Miranda’s assertion that Jose was reaching for Miranda’s pistol is not supported by the record. During Miranda’s interview in the patrol car, he initially told the officer that Jose “tried to grab my pistol [and] I pulled it out of my pocket and cocked it.” But at the station, Miranda explained that Jose “patted” Miranda’s pocket where he knew Miranda kept his gun, and said, “Come on, use it. Use it.
Use it.” Miranda further explained, “He wasn’t going for it. He knows better than that. He was tapping it like trying to instigate the thing.” But even if Miranda had
reason to believe Jose was trying to grab the pistol before Miranda pulled it out of his pocket, there is no evidence Jose ever tried to do so after Miranda pulled it from his pocket, and the evidence conclusively showed that Miranda exercised complete and exclusive control over the pistol from that point forward by unloading, reloading, charging and firing it, all with one hand. If Jose ever was reaching for the gun, he no longer was when he was shot. He was unarmed, and in a “full-blown chokehold.” Although he was still making threats to kill Miranda and Clarissa, there is no evidence he was attempting to carry out his threats, nor that he had the ability to do so. There was no evidence that would give Miranda a reason to believe Jose was murdering or attempting to murder anyone when Miranda shot him. Therefore, Miranda was not entitled to an instruction on the presumption of reasonableness under section 9.32(b), nor any of the instructions prescribed by section 2.05(b).
“When the presumption of reasonableness is not raised by the evidence, the trial court does not err by omitting an instruction on the issue.” Smith v.

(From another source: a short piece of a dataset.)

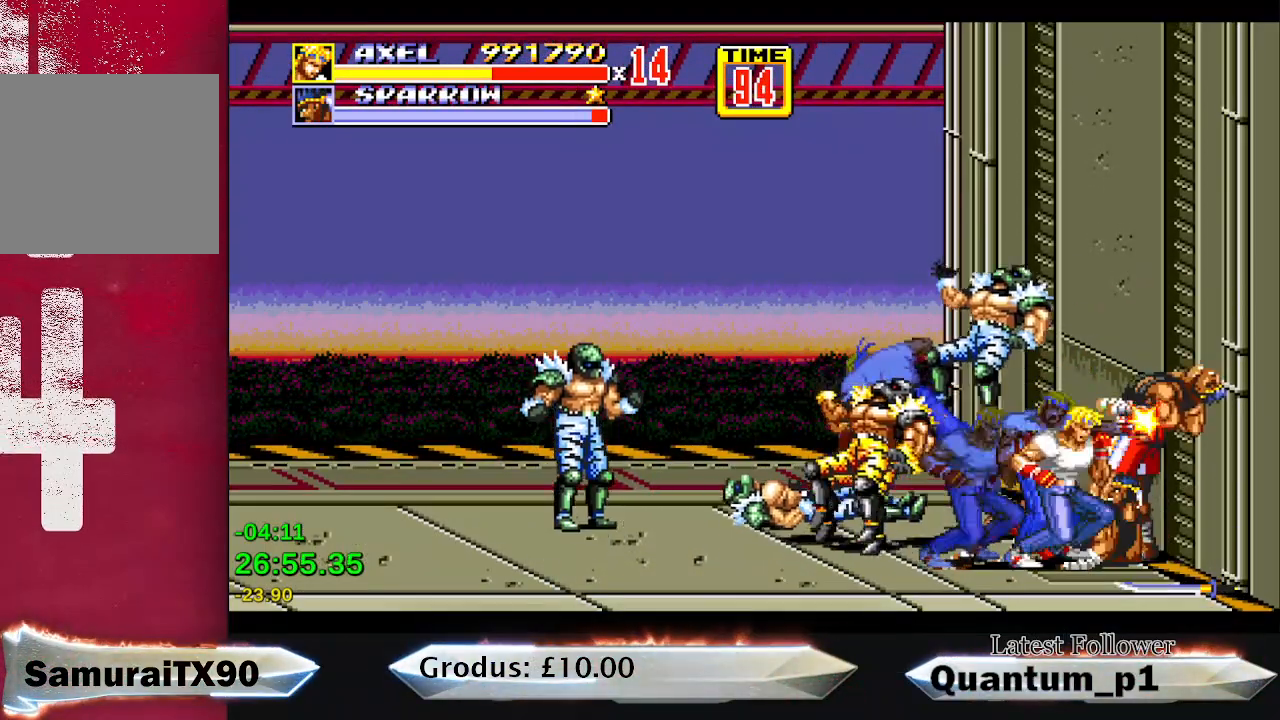
{"buttons": ["X", "DPAD_RIGHT"], "button_events": [[33, "X", "up"], [117, "X", "down"], [167, "X", "up"], [233, "X", "down"], [283, "X", "up"], [350, "X", "down"], [417, "X", "up"], [467, "X", "down"]]}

State, No. 05-22-00491-CR, 2023 Tex. App. LEXIS 8223, at *10-11 (Tex. App.—Dallas Oct.
30, 2023, no pet.) (mem. op.) (not designated for publication). We overrule Miranda’s second issue.
Issue Three – Duty to Retreat In his third issue, Miranda claims the trial court erred by failing to include an instruction that he had no duty to retreat. Penal Code section 9.31 provides: (e) A person who has a right to be present at the location where the force is used, who has not provoked the person against whom the force is used, and who is not engaged in criminal activity at the time the force is used is not required to retreat before using force[.]

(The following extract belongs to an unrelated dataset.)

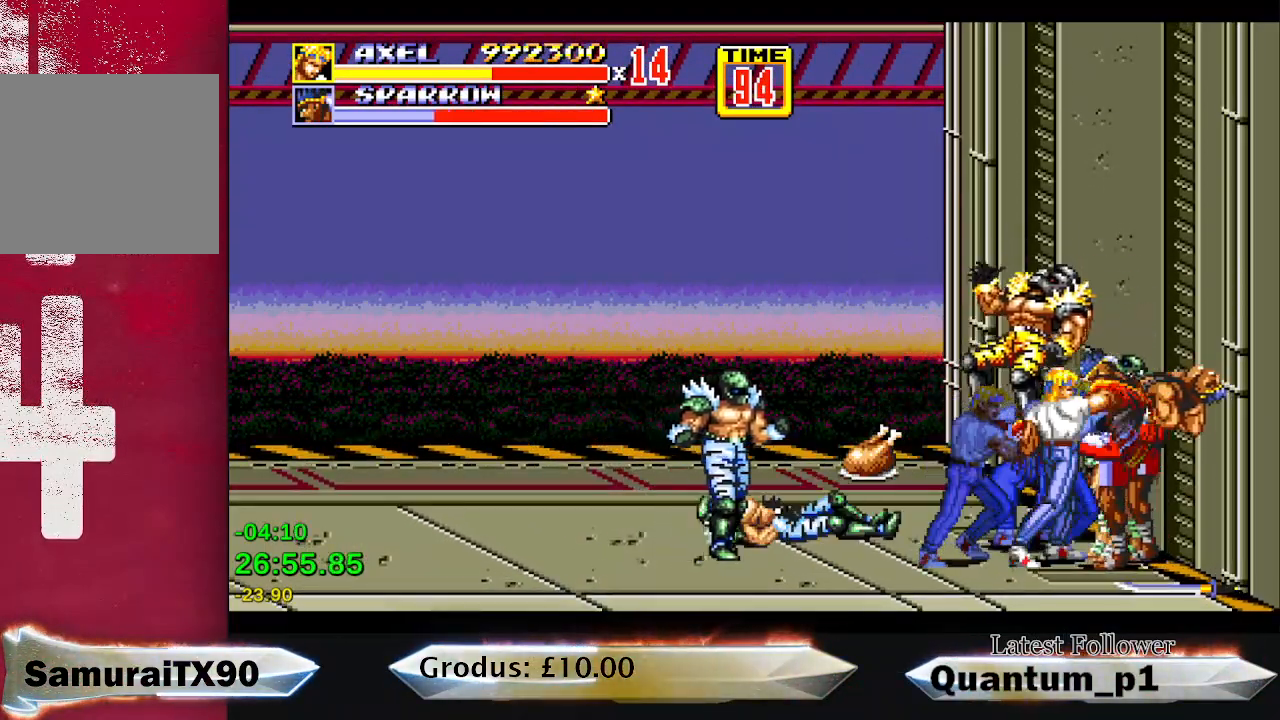
{"buttons": ["DPAD_RIGHT"], "button_events": [[17, "X", "up"]]}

(f) For purposes of Subsection (a), in determining whether an actor described by Subsection (c) reasonably believed that the use of force was necessary, a finder of fact may not consider whether the actor failed to retreat. Tex. Penal Code Ann. § 9.31(e), (f); see also § 9.32(c), (d) (regarding deadly force).
Miranda did not request any instruction on the law of retreat, nor did he object to its omission, but on appeal Miranda essentially argues that the trial court was required to submit the instruction sua sponte and that the trial court’s failure to do so was erroneous because the record contains sufficient evidence to support such an instruction.

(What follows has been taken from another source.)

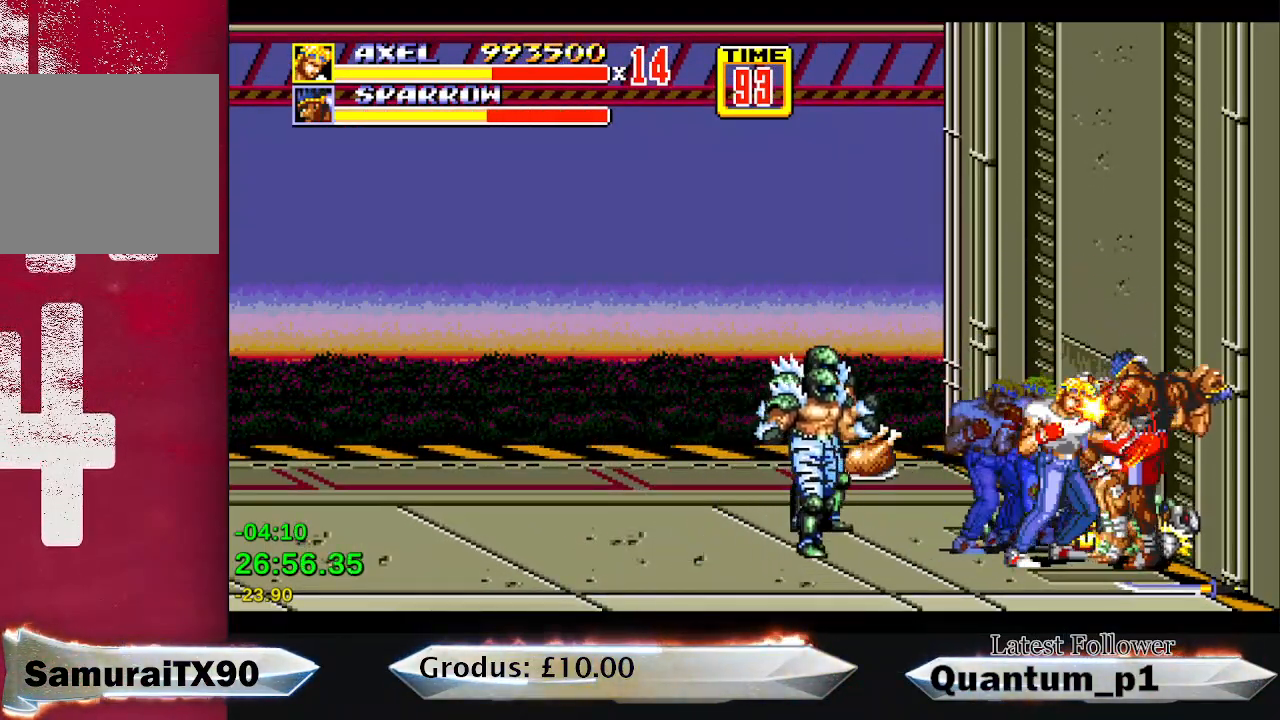
{"buttons": ["DPAD_RIGHT"], "button_events": []}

Texas Code of Criminal Procedure article 36.14 requires the trial judge to deliver to the jury “a written charge distinctly setting forth the applicable law to the case[.]” Tex. Code Crim. Proc. Ann. art. 36.14; see Delgado v. State, 235 S.W.3d 244, 249 (Tex. Crim. App. 2007). The trial judge must give an instruction on any defensive issue that is requested and raised by the evidence. Krajcovic v. State, 393 S.W.3d 282, 286 (Tex. Crim. App. 2013); Dugar v. State, 464 S.W.3d 811, 816 (Tex. App.—Houston [14th Dist.] 2015, pet. ref’d). A defensive issue is raised by the evidence if there is some evidence on each element of a defense that, if believed by the jury, would support a rational inference that the element is true. Krajcovic, 393 S.W.3d at 286; Dugar, 464 S.W.3d at 816. Article 36.14 generally requires defendants to object to errors in the charge before complaining on appeal. Posey v. State, 966 S.W.2d 57, 61 (Tex. Crim. App. 1998); Tex. Code Crim. Proc. Ann. art. 36.14. “However, the judge’s duty to instruct the jury on the law applicable to the case exists even when defense counsel fails to object to inclusions or exclusions in the charge; this may require the judge to sua sponte provide the jury with the law applicable to the case, under Article 36.14.” Taylor v. State, 332 S.W.3d 483, 486 (Tex. Crim. App. 2011).
The trial judge has an absolute sua sponte duty to prepare a jury charge that accurately sets out the law applicable to the specific offense charged. But it does not inevitably follow that he has a similar sua sponte duty to instruct the jury on all potential defensive issues, lesser- included offenses, or evidentiary issues. These are issues that frequently depend upon trial strategy and tactics.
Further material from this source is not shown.